Usher had laughed, a caustic sound, like ice breaking apart in northern rivers. When he spoke, his words came sharp, filled with bile, cutting with a lasting sting. “Seems I recall a great deal of blood work done at the behest of John Doyle Lee back to 1857,” he said more softly then, theatrically. “That train of Gentiles, wanting nothing more than to make their way to California. You slaughtered them all—man, woman, and child at Mountain Meadows—didn’t you?”

“What of it!” he protested in a voice as tart as pickling brine, the rangy dance of his big Adam’s apple bobbing up and down his stringy neck.

He had rocked back into Lee’s face, the venom returned to his words, licking a fleck of spittle from the fleshy curve of his lower lip as he said, “Don’t seek to preach to me about blood work, John Doyle Lee! We know where we each stand, whereof the call from on high comes. And now we share the same dream of seeing that false prophet Brigham Young removed from his temporal throne.”

“The years have brought a change in … circumstances, shall we say?” Lee replied, his face as dreary as a priest’s at a sacrifice. “I want nothing more than to live out my life—”

“The old fires dying in you, my friend?” Jubilee had asked. Then sighed. “All right. I think we understand one another. For the time, I only ask you and yours to help me embrace these men within the folds of your faithful for the coming winter. Help me teach them the true faith, John Doyle—and in return you and yours will be paid handsomely for all that we are fed, for the roofs put over our heads.”

“I cannot escape the feeling that you have brought to my doorstep an army of occupation,” Lee protested softly, his arms swung out wide as if submitting to crucifixion. “These are gentle, common people—”

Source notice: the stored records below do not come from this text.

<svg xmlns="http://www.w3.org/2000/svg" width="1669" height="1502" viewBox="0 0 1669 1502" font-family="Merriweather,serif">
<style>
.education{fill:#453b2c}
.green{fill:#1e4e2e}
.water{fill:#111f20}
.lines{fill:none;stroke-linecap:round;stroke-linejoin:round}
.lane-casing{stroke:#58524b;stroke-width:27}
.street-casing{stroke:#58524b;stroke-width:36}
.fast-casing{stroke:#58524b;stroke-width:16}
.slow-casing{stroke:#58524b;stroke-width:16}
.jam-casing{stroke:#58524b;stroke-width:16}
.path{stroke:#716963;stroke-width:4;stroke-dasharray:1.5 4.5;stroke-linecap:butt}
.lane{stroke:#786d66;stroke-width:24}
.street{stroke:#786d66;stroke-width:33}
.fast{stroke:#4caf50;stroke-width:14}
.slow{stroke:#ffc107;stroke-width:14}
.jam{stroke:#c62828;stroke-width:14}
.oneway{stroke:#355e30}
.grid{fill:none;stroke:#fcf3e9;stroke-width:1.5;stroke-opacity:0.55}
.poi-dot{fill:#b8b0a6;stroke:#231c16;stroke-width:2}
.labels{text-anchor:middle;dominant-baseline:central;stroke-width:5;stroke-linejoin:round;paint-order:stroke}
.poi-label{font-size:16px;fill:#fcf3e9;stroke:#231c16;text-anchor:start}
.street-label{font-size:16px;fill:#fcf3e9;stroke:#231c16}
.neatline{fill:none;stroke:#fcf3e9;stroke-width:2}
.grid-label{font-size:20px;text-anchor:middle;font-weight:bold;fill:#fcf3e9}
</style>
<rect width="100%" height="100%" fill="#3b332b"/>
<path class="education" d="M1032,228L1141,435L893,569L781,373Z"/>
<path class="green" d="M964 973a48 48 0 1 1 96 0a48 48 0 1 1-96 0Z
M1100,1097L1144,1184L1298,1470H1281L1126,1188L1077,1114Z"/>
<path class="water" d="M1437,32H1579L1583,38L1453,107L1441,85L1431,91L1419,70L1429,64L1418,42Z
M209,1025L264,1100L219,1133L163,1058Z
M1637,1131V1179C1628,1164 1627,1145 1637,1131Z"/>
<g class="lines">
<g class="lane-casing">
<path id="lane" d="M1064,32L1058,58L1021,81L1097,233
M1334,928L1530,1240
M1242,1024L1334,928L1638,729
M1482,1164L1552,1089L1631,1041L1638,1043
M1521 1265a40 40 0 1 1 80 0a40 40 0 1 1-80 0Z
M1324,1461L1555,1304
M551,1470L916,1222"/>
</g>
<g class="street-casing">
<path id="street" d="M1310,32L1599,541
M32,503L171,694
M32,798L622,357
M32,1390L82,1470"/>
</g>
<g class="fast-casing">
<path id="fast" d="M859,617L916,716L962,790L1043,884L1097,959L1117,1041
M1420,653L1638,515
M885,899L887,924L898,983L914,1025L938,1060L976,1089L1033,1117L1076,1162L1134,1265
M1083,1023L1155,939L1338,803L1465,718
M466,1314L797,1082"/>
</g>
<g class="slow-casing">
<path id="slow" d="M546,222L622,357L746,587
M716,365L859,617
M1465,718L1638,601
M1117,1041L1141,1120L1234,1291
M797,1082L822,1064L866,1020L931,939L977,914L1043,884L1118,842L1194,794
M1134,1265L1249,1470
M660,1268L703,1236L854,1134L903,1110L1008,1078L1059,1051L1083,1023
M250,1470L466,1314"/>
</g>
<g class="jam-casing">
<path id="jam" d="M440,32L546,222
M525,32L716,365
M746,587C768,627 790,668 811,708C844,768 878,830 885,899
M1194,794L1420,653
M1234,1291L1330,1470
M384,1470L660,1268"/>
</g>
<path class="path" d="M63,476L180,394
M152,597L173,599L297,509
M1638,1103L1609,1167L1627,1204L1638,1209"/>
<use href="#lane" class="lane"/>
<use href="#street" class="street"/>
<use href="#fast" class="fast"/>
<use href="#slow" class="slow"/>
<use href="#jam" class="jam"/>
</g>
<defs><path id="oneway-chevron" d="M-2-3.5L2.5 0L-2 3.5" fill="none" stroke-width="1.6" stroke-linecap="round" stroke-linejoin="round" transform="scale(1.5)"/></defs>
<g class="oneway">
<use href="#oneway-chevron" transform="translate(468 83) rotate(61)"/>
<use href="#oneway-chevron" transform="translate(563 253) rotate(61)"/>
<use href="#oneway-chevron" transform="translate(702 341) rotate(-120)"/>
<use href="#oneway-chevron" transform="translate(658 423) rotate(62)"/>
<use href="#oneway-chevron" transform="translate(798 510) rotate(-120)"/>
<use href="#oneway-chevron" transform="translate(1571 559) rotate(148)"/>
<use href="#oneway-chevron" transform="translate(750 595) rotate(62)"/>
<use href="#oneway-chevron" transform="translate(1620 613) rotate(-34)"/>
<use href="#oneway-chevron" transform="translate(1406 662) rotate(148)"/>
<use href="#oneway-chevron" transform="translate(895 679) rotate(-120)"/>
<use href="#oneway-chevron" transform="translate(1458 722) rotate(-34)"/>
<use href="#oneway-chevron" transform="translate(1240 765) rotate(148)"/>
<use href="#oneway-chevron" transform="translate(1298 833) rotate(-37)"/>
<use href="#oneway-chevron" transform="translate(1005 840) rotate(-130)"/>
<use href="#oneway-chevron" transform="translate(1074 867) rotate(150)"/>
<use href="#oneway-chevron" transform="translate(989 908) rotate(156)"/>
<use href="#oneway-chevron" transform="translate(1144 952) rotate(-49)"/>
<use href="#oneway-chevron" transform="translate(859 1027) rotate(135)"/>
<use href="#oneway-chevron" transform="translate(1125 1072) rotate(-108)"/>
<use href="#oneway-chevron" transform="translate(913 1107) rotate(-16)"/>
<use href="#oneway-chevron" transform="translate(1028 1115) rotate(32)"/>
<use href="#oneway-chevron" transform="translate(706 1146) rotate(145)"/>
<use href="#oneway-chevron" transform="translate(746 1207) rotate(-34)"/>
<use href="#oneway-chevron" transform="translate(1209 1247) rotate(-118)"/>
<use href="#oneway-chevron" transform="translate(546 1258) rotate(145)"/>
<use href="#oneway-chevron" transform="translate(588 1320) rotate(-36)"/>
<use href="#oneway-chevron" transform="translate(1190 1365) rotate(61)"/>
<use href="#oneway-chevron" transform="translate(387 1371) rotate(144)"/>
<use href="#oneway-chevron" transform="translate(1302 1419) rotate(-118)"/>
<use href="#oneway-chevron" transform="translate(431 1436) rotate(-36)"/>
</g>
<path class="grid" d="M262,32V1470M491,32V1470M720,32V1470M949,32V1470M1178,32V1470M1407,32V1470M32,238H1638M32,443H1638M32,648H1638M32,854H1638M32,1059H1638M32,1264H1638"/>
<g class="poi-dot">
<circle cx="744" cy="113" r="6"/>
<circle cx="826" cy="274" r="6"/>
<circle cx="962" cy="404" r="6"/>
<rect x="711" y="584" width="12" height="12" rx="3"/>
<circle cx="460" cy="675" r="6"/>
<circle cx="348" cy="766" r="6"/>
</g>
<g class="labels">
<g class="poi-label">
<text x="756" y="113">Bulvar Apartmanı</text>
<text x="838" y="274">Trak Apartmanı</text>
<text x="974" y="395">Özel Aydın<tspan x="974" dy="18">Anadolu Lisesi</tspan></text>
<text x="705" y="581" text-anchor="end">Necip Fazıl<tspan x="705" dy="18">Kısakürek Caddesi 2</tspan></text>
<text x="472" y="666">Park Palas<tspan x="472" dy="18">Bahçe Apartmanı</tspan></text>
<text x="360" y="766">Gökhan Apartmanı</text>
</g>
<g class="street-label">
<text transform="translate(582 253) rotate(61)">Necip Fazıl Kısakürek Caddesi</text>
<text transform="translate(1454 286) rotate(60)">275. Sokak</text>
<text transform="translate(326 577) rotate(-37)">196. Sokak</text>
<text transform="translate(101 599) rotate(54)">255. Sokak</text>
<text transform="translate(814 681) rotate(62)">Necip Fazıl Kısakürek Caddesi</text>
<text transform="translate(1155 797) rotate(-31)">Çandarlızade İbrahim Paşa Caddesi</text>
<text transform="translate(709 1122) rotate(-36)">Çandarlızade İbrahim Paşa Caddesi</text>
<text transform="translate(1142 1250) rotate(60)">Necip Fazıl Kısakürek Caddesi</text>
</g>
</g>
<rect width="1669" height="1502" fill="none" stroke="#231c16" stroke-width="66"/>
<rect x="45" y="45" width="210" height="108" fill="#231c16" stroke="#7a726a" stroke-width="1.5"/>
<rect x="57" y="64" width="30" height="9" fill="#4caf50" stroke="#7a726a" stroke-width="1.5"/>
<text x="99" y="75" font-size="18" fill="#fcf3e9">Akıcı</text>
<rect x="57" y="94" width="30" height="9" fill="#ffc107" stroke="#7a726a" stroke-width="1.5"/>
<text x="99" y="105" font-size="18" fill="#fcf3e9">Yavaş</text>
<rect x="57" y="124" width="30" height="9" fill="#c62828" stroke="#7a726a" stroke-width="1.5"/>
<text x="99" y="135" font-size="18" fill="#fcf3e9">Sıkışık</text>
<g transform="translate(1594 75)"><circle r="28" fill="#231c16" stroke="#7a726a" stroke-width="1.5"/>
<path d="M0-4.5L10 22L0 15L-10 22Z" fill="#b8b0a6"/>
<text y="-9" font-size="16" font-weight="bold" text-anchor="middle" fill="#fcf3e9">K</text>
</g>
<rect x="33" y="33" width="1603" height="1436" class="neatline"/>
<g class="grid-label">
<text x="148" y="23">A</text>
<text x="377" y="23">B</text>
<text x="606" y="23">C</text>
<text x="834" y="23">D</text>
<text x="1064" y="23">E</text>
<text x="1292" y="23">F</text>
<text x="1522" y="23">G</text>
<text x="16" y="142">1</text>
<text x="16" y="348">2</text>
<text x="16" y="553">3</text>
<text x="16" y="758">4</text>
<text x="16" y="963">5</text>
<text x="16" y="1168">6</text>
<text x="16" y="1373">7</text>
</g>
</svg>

“But we both know it will take an army, its arm raised in vengeance, to seize this land from the heretic. That army then to wield its sword to wrest our kingdom away from the Gentiles and their federalized government so far away in Washington City. Look out that window, John Doyle! Out there I have the beginnings of just such an army. And if you stand beside me, together we will not fail Almighty God!”

So Usher led them north to Utah again in seventy, there to sojourn another winter in the bosom of Lee’s Mormon faithful. And what was all the better, Jubilee wintered right under the nose of that heretic prophet, Brigham Young himself! Winter after winter Jubilee returned them here, leading them up from the blood plain of Arizona and New Mexico, Sonora and Chihuahua. From here in Cedar City, Jubilee could keep a watchful eye on the development of affairs among the Prophet’s insiders, the political machinations of the Quorum of Twelve, the pulse of the rock-solid membership from Stake to Stake. He sent those he could trust the most to be his eyes and ears among Young’s faithful. In the end the Danite chose emissaries who had never been known to associate with Jubilee Usher, new men recruited across the past few years and taught the requisite theology at Usher’s knee, told who to find and who to talk to, who to trust and who to keep at arm’s length. It was always a winter’s task, this grooming of a handful of his crude hellions, making of them men of the cloth, men the likes of Lemuel Wiser.

There were cracks in that solid wall Brigham Young had fortified about himself, cracks through which Usher made his patient, dogged inroads: waiting, waiting, waiting for the moment to bring that unsteady wall down around the Prophet. It would not be long, he told himself now as he washed the woman’s back with hot, soapy water. Steady progress could be measured, progress in the crumbling of Young’s hold on the Church and its Empire.

“And you will stand at my side, dear woman,” he told her, dragging the coarse cloth back and forth over her white shoulders. How he loved women untouched by the discoloring rays of the sun. “A most fitting life-mate for the new Prophet. How the faithful will rejoice in our happiness.”